Design Social Media App (Infrastructure View)
Social Media Infrastructure View
SLO-driven social platform operations: degradation, isolation, and observability.
Focus: Same domain, but from platform/operations perspective.
Product context: moving from feature-level design to SLO-driven runtime architecture and operability.
What to clarify in the interview
- •What SLO/error budget applies to key user journeys?
- •Where do we need autoscaling and graceful degradation?
- •How do we limit blast radius across services?
Architecture focus
- •Service boundaries, API contracts, and versioning.

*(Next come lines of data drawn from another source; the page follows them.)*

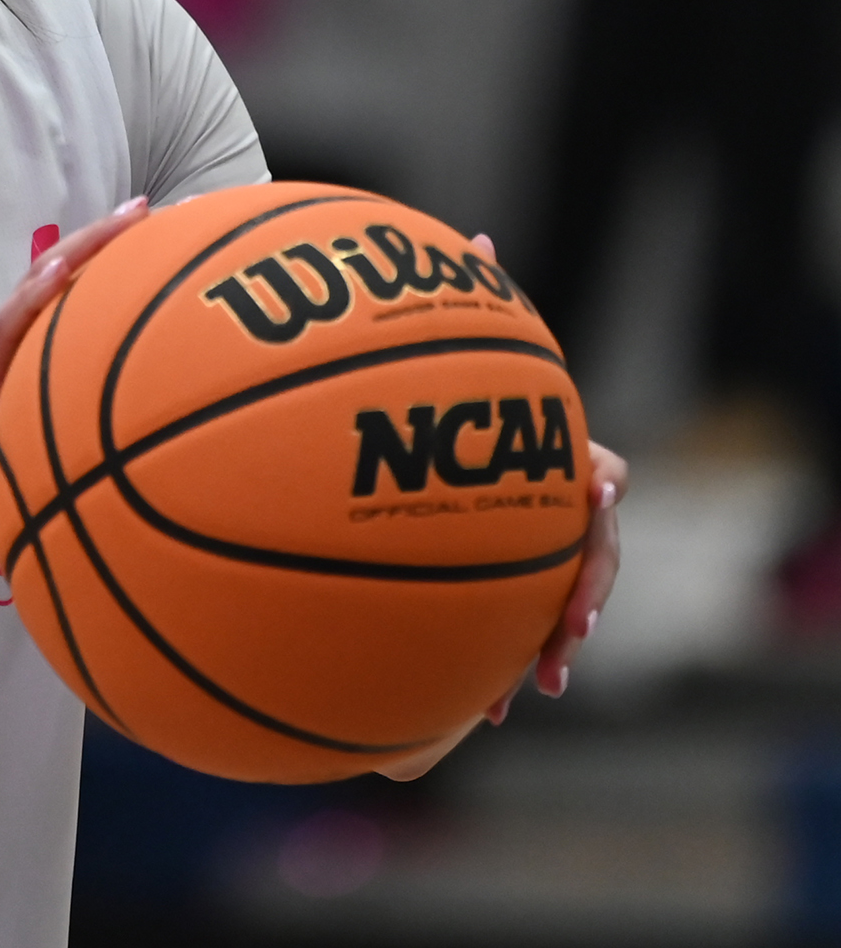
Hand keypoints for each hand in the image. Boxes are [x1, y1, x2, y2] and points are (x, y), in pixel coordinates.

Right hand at [0, 198, 151, 566]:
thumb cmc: (26, 489)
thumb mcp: (86, 449)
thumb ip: (123, 424)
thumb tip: (201, 428)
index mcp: (54, 353)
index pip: (93, 292)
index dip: (132, 260)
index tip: (184, 234)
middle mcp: (29, 341)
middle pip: (71, 271)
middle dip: (116, 236)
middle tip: (160, 209)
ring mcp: (1, 351)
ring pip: (42, 282)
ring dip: (83, 247)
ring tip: (123, 220)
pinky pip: (7, 325)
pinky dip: (34, 293)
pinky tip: (62, 269)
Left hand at [374, 234, 627, 779]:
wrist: (349, 438)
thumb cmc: (396, 385)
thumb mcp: (415, 345)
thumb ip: (450, 302)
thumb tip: (478, 234)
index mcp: (529, 447)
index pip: (588, 465)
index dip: (596, 482)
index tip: (595, 495)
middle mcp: (529, 496)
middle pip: (583, 549)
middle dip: (585, 587)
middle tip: (574, 625)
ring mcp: (509, 544)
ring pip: (550, 600)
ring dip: (549, 637)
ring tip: (538, 679)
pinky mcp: (476, 587)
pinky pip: (498, 633)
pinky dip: (493, 668)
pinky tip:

- •Observability baseline: logs/metrics/traces + alert routing.
- •Deployment topology: multi-AZ rollout and rollback.
Typical risks
- •Cascading failures without bulkheads.
- •Opaque incidents without end-to-end tracing.
Design Room Reservation and Marketplace App
Airbnb
Marketplace search, availability calendar, and contention on booking slots.
Focus: Reservation marketplace with high contention on inventory.
Product context: search + atomic booking under race conditions and strict user trust expectations.
What to clarify in the interview
- •What are hold/booking/cancel rules and confirmation SLA?
- •How much concurrent contention per slot is expected?
- •How should search/ranking/filtering work?
Architecture focus
- •Inventory model + optimistic/pessimistic locking.
- •Reservation workflow with hold timeout.
- •Search index with eventual consistency vs transactional store.
Typical risks
- •Overbooking under contention.
- •Poor UX from slow confirmations.
Design Access Control and Authorization for Media App
Access Control for Media App
RBAC/ABAC/ReBAC, PDP/PEP split, auditability, and safe cache invalidation.
Focus: Authorization layer for media platform workflows.
Product context: unified policy model for web/mobile/admin with least-privilege defaults.
What to clarify in the interview
- •What initial roles/resources are business-critical?
- •Do we need RBAC only, or RBAC + ABAC/ReBAC?
- •Do we need explain/audit APIs for investigations?
Architecture focus
- •Policy decision point + policy enforcement point.
- •Decision caching with correct invalidation.
- •Tenant isolation and immutable audit trail.
Typical risks
- •Privilege escalation from policy gaps.
- •Stale authorization cache after policy changes.
Design Top Products Dashboard
Top Products Dashboard
Analytics serving layer with pre-aggregations, metric consistency, and freshness controls.
Focus: Analytical dashboard for product and operations teams.
Product context: decision-making UI where metric explainability and freshness transparency are essential.
What to clarify in the interview
- •What refresh frequency and latency are acceptable?
- •Which dimensions and filters are required?
- •Do we need drill-down to raw events?
Architecture focus
- •Dedicated serving layer for dashboard workloads.
- •Pre-aggregations/materialized views for p95 latency.
- •Combination of realtime stream + scheduled backfill.
Typical risks
- •Heavy ad-hoc queries impacting OLTP.
- •Metric mismatch across dashboards.
Conclusions and recommendations
Who is this book suitable for?
For those who want to understand "why" — the book provides a methodological basis, and not just a set of ready-made solutions.
Engineers with experience — a deep analysis of distributed transactions and common services will be especially useful.
For long term training — the book forms a systematic understanding of architecture, rather than superficial knowledge.
Recommendation: Use this book as a primary source for understanding the process and methodology, and Alex Xu's book as a reference for specific systems.